Scoperta shock a Giza: sotto le piramidi c’è una città con strutture che arrivano a 650 metri di profondità
A sostenerlo un team capitanato dal professor Corrado Malanga con Filippo Biondi e Armando Mei. Il Progetto Chefren condotto con l’utilizzo della tecnologia SAR avrebbe portato alla rilevazione di stanze e corridoi sconosciuti. Ma soprattutto di 5 Zed e otto strutture cilindriche che arrivano a centinaia di metri sotto terra

In questi anni Archeologia e Mistero si è occupata più volte dell’affascinante attività di ricerca del professor Corrado Malanga, e degli studi condotti col dottor Filippo Biondi e il dottor Armando Mei, sulle piramidi della Piana di Giza, in Egitto. Molto seguite, dai nostri utenti, le coinvolgenti interviste video al vulcanico ex docente del Dipartimento di Chimica dell’Università di Pisa. Il suo lavoro però non si ferma. Tanto che lo studioso, a metà marzo, ha presentato alla stampa internazionale e al pubblico, con i suoi due partner, una nuova sconvolgente scoperta fatta sotto il suolo della Terra dei faraoni: l’esistenza di vaste strutture nelle profondità dell’altopiano che formerebbero “una vasta area di costruzioni non naturali, seguendo geometrie complesse”. Inutile dire che la notizia ha creato enorme interesse e sta spopolando sui social.
Il Progetto Chefren
E’ il risultato del Progetto Chefren, The Khafre Research Project SAR Technology, condotto dal team di ricerca.
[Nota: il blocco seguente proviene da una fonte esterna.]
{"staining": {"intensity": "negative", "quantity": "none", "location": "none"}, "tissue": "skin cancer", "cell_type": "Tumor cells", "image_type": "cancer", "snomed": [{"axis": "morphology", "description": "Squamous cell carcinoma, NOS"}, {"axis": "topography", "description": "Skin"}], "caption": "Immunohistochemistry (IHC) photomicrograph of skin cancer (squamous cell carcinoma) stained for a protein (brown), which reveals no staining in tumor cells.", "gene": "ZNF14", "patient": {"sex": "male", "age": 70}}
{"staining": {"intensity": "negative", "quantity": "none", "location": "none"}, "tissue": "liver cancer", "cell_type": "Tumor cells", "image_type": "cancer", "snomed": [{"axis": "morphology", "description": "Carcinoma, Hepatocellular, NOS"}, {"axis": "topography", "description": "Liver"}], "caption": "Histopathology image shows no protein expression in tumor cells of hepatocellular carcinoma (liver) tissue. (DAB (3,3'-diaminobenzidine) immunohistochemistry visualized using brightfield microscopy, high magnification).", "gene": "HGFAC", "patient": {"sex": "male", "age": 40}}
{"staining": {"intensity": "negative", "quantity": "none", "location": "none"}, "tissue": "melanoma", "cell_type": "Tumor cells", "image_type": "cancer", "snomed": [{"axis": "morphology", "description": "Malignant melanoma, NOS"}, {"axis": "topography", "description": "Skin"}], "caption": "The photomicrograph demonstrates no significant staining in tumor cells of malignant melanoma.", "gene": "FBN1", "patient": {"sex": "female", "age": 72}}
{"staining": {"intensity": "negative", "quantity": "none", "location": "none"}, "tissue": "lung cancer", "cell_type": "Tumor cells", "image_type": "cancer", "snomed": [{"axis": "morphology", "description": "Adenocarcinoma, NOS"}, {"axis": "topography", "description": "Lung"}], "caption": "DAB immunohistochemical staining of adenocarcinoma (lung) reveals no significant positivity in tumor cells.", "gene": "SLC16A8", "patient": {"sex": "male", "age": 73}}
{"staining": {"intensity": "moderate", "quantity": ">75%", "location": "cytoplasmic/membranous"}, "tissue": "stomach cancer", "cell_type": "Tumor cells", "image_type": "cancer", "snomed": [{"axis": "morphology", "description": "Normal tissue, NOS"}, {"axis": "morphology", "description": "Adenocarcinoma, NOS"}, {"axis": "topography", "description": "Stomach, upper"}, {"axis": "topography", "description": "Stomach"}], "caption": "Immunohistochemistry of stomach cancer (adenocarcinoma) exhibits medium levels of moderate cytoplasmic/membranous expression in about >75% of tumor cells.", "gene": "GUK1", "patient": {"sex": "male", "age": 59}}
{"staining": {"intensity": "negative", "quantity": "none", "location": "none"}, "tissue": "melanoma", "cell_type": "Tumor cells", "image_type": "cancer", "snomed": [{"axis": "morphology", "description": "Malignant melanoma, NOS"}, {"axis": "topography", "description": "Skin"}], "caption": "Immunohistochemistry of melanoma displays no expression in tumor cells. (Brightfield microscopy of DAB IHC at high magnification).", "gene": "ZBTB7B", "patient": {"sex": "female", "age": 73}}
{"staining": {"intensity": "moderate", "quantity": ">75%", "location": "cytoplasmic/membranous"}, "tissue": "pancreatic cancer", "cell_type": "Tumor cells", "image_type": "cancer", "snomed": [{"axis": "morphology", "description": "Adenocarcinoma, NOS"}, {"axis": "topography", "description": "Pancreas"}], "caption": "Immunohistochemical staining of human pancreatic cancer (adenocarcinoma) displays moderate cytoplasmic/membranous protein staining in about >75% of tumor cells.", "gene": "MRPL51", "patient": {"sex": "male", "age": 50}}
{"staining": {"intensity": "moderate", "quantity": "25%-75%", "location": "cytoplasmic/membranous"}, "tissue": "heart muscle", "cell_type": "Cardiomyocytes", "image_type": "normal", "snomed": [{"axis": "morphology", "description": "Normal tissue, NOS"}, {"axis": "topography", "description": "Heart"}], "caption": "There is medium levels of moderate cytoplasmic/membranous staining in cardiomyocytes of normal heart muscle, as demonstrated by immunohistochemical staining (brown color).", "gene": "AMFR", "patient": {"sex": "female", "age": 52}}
Un lavoro, ampiamente discusso e corredato da prove scientifiche, coordinato appunto da Malanga, con Biondi (Department of Electronic and Electrical Engineering, University of Strathclyde, Glasgow, specialista in Radar ad apertura sintetica-SAR) e Mei (esperto in egittologia), come spiega in un video informativo la responsabile comunicazione del team Nicole Ciccolo.
La squadra di esperti ha utilizzato, nell’ambito dell’indagine archeologica, una tecnica innovativa che si avvale della tomografia Doppler con radar ad apertura sintetica (SAR, Synthetic Aperture Radar). Una tecnologia che non è azzardato definire rivoluzionaria. In grado di ridefinire i confini della analisi dei dati satellitari e della esplorazione archeologica. In questo modo è stato rilevato che sotto il suolo di Giza si cela qualcosa di scioccante in grado – se verrà confermato – di cambiare la storia come finora raccontata.
Una scoperta da brividi
Ma partiamo dall’inizio. In precedenza, gli studi di questi ricercatori avevano portato ad enunciare che dentro le due principali piramidi esistono corridoi e strutture finora sconosciuti. Ma la scoperta in questione potrebbe essere ancor più sensazionale: sotto il suolo di Giza, sotto quei monumenti famosi in tutto il mondo, vi sarebbero infatti altre vaste strutture, probabilmente una intera città sotterranea che potrebbe corrispondere alla enigmatica città di Amenti, quella mitica del Dio Thot. In particolare, però, vi sarebbero una serie di pozzi verticali che, si stima, potrebbero arrivare a oltre mille metri di profondità. Il punto di accesso a questi sistemi sotterranei, ad una possibile sconosciuta tecnologia, dovrebbe trovarsi - ad avviso degli studiosi - all’interno delle stesse piramidi. Sarebbero state individuate anche delle enormi camere sotterranee le cui dimensioni risulterebbero paragonabili a quelle delle piramidi stesse.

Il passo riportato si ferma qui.